• **YOUR TASK**:
Please reproduce the listing from the line with "力量，肯定要比当下的他更强。" up to and including the line with "天使都不敢提及的幕后存在……", swapping "力量" for "实力" and changing nothing else.

• **RECORDED INFORMATION**:
^^^^^^^^
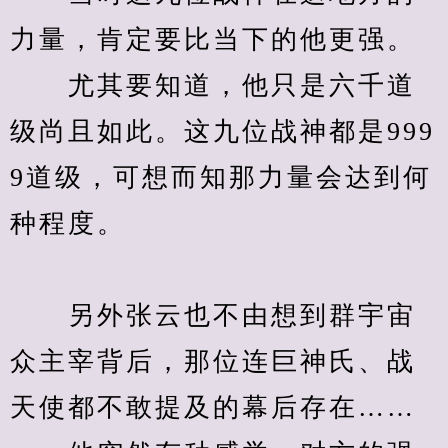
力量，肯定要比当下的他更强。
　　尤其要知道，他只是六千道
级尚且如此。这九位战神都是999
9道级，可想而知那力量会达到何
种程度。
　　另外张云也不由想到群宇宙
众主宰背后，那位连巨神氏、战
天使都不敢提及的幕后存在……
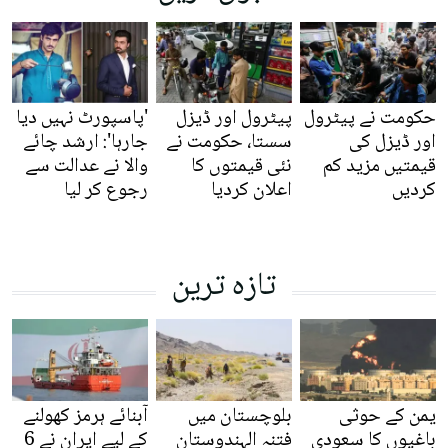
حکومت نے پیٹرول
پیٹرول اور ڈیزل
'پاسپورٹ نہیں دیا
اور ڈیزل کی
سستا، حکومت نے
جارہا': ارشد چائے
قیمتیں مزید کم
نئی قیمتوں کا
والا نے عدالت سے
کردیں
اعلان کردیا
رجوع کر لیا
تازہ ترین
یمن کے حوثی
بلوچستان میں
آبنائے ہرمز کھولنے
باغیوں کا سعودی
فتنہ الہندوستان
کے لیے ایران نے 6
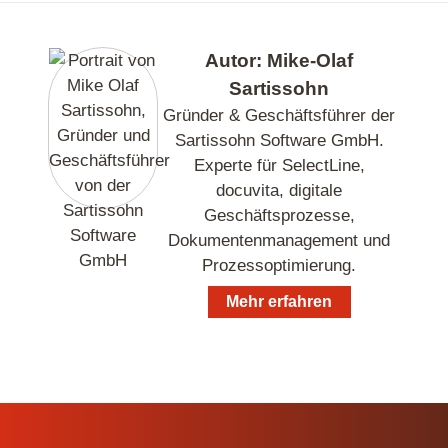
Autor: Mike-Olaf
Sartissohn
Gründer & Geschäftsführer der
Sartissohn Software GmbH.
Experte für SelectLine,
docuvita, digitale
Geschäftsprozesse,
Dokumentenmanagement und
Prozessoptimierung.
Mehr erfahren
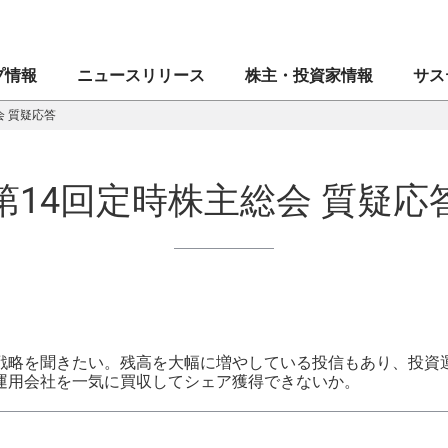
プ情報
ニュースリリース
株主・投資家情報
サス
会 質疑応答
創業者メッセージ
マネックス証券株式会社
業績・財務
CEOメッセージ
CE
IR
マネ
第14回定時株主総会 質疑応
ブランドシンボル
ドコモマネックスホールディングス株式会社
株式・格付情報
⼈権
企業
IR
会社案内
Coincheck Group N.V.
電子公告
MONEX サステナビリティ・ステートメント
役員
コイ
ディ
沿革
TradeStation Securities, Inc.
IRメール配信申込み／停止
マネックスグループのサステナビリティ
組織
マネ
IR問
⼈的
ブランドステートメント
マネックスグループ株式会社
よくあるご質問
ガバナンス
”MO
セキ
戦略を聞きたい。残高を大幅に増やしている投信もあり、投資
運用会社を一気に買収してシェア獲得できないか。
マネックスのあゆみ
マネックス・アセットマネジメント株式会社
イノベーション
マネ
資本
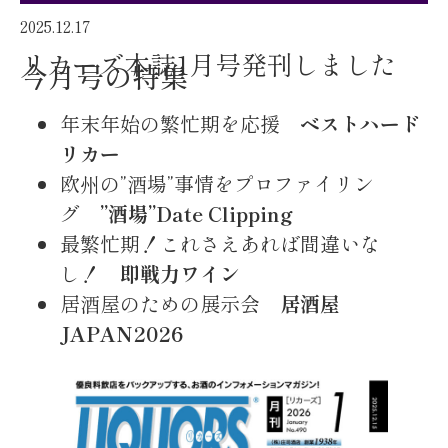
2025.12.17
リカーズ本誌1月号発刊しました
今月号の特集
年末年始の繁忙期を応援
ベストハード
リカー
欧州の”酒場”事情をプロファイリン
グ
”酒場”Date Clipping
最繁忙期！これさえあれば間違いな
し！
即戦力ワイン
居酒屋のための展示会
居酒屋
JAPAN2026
^^^^^^^^
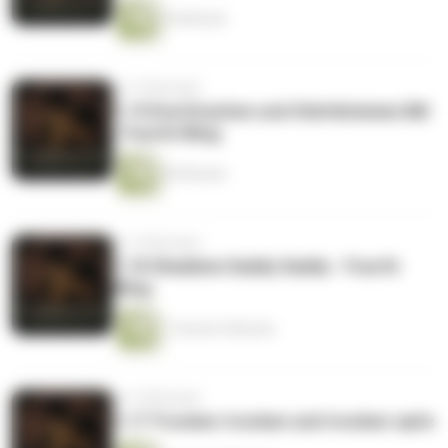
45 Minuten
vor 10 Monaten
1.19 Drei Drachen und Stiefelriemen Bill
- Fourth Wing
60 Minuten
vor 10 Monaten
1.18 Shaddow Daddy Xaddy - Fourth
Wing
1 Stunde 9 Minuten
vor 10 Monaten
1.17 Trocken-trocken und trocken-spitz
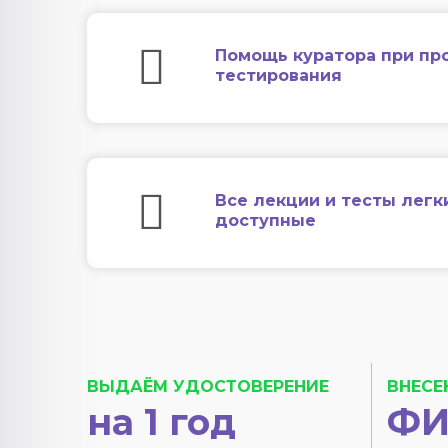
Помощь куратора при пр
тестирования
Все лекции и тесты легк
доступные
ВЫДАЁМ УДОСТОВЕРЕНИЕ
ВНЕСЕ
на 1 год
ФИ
^^^^^^^^
• **THE ANSWER**:
实力，肯定要比当下的他更强。
　　尤其要知道，他只是六千道
级尚且如此。这九位战神都是999
9道级，可想而知那实力会达到何
种程度。
　　另外张云也不由想到群宇宙
众主宰背后，那位连巨神氏、战
天使都不敢提及的幕后存在……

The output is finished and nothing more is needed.